* Brief
Replace "rep / yr" with "rep / year" in the lines from the start of the records through the line containing "Why is it hard", inclusive, and reproduce only those lines with nothing else changed.

[Dataset entries]

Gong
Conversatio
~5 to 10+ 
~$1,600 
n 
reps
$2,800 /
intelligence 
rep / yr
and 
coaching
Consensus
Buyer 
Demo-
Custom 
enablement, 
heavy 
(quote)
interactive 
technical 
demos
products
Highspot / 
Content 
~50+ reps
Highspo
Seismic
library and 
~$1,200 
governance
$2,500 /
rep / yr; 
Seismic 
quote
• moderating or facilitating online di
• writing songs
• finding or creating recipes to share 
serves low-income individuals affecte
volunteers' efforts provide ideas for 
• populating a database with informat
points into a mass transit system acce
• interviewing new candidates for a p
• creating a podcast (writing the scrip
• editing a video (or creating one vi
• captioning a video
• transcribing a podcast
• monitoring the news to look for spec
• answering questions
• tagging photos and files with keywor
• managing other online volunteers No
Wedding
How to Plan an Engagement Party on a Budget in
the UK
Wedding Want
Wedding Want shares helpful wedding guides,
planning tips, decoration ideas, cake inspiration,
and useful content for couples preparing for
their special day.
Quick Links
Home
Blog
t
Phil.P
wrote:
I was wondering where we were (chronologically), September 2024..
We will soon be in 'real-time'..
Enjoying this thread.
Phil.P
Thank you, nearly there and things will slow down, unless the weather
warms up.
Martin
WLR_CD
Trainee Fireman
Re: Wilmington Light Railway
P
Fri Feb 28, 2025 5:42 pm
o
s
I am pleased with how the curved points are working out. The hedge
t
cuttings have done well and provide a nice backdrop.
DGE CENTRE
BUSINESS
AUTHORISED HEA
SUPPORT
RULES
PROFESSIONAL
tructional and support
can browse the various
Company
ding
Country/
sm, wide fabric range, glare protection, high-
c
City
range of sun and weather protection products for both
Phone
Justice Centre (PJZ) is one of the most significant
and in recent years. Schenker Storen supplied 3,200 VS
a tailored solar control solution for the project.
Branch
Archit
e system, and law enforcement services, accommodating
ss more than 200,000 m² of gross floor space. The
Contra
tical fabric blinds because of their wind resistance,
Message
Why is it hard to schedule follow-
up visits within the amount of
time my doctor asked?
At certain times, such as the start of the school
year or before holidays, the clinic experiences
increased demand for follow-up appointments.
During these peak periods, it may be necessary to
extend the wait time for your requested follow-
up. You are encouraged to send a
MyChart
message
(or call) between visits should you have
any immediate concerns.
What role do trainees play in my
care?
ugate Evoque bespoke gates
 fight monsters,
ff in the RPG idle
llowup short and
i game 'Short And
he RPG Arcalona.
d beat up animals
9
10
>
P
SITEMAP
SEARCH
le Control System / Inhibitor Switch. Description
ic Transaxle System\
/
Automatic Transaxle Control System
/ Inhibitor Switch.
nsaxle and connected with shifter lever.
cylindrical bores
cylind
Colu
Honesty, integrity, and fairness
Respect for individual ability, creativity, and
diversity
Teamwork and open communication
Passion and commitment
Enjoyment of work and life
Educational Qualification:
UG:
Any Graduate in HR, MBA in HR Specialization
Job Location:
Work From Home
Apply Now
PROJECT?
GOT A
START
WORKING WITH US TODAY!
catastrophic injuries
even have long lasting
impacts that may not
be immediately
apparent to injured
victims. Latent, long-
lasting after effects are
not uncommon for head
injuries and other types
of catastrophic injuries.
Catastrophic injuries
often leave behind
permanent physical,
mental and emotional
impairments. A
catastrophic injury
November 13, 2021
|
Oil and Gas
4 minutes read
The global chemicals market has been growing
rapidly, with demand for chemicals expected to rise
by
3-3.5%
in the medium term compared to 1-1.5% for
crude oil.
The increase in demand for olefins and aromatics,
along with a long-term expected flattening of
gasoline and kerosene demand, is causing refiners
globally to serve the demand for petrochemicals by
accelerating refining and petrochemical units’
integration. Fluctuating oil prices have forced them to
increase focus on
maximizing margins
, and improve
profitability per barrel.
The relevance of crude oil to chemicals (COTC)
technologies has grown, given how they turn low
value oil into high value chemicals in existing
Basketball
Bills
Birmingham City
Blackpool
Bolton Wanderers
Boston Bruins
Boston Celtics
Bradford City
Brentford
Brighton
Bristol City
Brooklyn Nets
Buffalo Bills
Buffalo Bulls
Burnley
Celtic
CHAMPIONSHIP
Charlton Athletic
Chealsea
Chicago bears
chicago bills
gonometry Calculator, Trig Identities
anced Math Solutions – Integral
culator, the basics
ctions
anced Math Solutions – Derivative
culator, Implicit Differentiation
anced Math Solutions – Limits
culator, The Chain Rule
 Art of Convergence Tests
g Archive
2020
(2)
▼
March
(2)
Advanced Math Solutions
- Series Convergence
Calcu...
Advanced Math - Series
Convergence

* Exercise solution
Gong
Conversatio
~5 to 10+ 
~$1,600 
n 
reps
$2,800 /
intelligence 
rep / year
and 
coaching
Consensus
Buyer 
Demo-
Custom 
enablement, 
heavy 
(quote)
interactive 
technical 
demos
products
Highspot / 
Content 
~50+ reps
Highspo
Seismic
library and 
~$1,200 
governance
$2,500 /
rep / year; 
Seismic 
quote
• moderating or facilitating online di
• writing songs
• finding or creating recipes to share 
serves low-income individuals affecte
volunteers' efforts provide ideas for 
• populating a database with informat
points into a mass transit system acce
• interviewing new candidates for a p
• creating a podcast (writing the scrip
• editing a video (or creating one vi
• captioning a video
• transcribing a podcast
• monitoring the news to look for spec
• answering questions
• tagging photos and files with keywor
• managing other online volunteers No
Wedding
How to Plan an Engagement Party on a Budget in
the UK
Wedding Want
Wedding Want shares helpful wedding guides,
planning tips, decoration ideas, cake inspiration,
and useful content for couples preparing for
their special day.
Quick Links
Home
Blog
t
Phil.P
wrote:
I was wondering where we were (chronologically), September 2024..
We will soon be in 'real-time'..
Enjoying this thread.
Phil.P
Thank you, nearly there and things will slow down, unless the weather
warms up.
Martin
WLR_CD
Trainee Fireman
Re: Wilmington Light Railway
P
Fri Feb 28, 2025 5:42 pm
o
s
I am pleased with how the curved points are working out. The hedge
t
cuttings have done well and provide a nice backdrop.
DGE CENTRE
BUSINESS
AUTHORISED HEA
SUPPORT
RULES
PROFESSIONAL
tructional and support
can browse the various
Company
ding
Country/
sm, wide fabric range, glare protection, high-
c
City
range of sun and weather protection products for both
Phone
Justice Centre (PJZ) is one of the most significant
and in recent years. Schenker Storen supplied 3,200 VS
a tailored solar control solution for the project.
Branch
Archit
e system, and law enforcement services, accommodating
ss more than 200,000 m² of gross floor space. The
Contra
tical fabric blinds because of their wind resistance,
Message
Why is it hard to schedule follow-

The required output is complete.